• [Dataset]
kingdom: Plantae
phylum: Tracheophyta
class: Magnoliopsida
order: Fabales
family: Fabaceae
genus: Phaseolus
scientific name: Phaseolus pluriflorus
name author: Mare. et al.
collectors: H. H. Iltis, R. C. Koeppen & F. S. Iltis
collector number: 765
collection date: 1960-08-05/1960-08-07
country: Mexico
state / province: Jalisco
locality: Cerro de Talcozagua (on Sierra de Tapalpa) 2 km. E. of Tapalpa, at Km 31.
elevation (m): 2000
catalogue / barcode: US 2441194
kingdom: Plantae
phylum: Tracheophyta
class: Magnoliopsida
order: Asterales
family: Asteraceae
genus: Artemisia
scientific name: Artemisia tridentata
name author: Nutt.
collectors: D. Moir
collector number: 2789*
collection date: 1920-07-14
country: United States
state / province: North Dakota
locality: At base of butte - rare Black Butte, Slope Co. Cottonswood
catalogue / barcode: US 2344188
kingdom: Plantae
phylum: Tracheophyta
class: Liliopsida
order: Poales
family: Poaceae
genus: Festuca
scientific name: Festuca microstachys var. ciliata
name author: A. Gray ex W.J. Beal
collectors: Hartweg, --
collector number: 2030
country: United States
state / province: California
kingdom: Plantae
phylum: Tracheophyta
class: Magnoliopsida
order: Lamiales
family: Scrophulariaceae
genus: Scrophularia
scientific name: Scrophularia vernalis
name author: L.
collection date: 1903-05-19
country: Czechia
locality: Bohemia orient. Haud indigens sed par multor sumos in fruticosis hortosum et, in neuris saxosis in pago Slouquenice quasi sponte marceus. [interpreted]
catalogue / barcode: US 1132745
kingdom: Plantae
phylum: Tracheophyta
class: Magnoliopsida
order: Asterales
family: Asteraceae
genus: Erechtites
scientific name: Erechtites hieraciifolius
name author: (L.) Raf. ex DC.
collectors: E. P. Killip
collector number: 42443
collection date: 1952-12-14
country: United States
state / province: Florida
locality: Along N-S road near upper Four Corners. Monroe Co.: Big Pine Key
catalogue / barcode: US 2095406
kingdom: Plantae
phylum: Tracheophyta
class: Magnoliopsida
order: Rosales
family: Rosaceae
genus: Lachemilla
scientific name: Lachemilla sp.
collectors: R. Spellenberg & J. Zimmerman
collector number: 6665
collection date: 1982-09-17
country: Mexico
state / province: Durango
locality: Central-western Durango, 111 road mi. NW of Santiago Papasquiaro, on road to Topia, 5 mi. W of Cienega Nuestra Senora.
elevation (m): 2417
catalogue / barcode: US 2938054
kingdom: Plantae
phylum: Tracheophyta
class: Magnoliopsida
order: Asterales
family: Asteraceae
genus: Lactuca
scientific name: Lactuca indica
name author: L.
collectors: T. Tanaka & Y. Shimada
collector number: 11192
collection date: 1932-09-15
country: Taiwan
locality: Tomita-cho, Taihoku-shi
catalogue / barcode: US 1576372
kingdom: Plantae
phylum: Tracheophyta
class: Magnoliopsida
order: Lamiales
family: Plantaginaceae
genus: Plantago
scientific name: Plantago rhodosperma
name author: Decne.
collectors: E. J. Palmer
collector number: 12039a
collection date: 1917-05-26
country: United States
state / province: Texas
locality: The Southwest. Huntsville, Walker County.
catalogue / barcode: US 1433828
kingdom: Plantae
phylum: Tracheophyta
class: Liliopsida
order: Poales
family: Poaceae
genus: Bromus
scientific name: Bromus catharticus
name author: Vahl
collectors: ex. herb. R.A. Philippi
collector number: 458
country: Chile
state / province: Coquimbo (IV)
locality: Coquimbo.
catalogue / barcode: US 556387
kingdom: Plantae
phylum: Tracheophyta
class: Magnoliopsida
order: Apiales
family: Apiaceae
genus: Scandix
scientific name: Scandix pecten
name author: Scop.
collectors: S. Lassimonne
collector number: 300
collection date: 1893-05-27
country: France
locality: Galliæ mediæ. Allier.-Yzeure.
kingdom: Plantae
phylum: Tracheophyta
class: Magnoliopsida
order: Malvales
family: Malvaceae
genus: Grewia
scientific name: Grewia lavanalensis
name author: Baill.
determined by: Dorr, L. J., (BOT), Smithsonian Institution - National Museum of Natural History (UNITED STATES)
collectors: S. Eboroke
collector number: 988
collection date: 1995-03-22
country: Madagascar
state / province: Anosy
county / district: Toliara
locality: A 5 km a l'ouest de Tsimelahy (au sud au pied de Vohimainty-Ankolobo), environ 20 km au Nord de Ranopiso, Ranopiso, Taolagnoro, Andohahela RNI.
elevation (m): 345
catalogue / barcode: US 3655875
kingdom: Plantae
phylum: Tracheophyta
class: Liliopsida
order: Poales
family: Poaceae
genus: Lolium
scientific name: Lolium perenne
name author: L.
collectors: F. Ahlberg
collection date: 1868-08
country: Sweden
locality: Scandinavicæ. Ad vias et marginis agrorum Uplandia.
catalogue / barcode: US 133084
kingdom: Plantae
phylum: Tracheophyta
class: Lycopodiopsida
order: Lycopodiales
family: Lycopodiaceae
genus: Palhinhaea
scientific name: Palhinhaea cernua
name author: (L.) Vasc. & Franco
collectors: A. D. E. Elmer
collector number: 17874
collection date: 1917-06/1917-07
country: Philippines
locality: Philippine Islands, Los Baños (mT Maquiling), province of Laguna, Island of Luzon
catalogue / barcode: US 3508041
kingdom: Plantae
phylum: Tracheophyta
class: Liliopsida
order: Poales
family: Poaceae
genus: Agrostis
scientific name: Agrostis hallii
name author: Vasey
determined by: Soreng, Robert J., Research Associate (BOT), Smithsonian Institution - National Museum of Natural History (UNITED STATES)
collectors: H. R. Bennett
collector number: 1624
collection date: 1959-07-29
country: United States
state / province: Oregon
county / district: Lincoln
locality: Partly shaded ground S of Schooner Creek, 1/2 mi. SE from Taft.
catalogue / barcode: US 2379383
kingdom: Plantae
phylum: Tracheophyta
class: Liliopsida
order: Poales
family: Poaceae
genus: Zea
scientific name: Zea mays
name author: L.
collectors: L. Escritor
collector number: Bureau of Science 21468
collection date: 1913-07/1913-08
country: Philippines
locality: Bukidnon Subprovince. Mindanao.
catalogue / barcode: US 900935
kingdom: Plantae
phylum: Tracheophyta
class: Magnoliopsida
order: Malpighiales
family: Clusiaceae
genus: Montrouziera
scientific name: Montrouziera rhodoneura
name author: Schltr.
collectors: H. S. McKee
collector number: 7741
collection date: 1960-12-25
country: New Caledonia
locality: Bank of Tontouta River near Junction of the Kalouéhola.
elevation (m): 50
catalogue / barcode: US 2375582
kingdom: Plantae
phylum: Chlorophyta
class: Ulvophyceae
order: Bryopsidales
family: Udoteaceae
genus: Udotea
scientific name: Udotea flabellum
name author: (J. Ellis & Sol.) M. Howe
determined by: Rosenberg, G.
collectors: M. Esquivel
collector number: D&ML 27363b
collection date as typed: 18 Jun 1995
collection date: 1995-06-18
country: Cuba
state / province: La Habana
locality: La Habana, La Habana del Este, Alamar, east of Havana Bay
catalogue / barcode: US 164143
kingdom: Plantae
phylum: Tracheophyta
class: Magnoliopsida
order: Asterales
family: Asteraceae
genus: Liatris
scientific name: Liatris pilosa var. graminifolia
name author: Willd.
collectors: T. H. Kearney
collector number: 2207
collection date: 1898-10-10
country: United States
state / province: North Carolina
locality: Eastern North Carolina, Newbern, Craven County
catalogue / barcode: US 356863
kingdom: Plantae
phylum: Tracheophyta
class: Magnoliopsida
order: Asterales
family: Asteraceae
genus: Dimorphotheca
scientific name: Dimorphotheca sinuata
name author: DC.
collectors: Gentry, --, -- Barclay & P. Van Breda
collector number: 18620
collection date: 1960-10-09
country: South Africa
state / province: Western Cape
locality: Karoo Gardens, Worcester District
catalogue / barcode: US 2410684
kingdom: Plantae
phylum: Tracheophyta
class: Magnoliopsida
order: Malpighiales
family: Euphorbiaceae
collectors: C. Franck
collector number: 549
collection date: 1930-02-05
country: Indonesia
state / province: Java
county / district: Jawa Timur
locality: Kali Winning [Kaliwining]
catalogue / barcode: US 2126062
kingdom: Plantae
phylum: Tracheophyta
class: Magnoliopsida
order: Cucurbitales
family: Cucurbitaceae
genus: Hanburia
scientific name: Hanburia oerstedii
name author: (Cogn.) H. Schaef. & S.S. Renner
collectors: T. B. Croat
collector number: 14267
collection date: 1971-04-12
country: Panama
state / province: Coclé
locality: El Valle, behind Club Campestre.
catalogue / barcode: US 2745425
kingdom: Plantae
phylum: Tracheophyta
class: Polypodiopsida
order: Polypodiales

• [Task description]
Reproduce verbatim the lines of the listing above, from the line containing "country: Indonesia" through the final line of the listing, inclusive.

• [Output for this task]
country: Indonesia
state / province: Java
county / district: Jawa Timur
locality: Kali Winning [Kaliwining]
catalogue / barcode: US 2126062
kingdom: Plantae
phylum: Tracheophyta
class: Magnoliopsida
order: Cucurbitales
family: Cucurbitaceae
genus: Hanburia
scientific name: Hanburia oerstedii
name author: (Cogn.) H. Schaef. & S.S. Renner
collectors: T. B. Croat
collector number: 14267
collection date: 1971-04-12
country: Panama
state / province: Coclé
locality: El Valle, behind Club Campestre.
catalogue / barcode: US 2745425
kingdom: Plantae
phylum: Tracheophyta
class: Polypodiopsida
order: Polypodiales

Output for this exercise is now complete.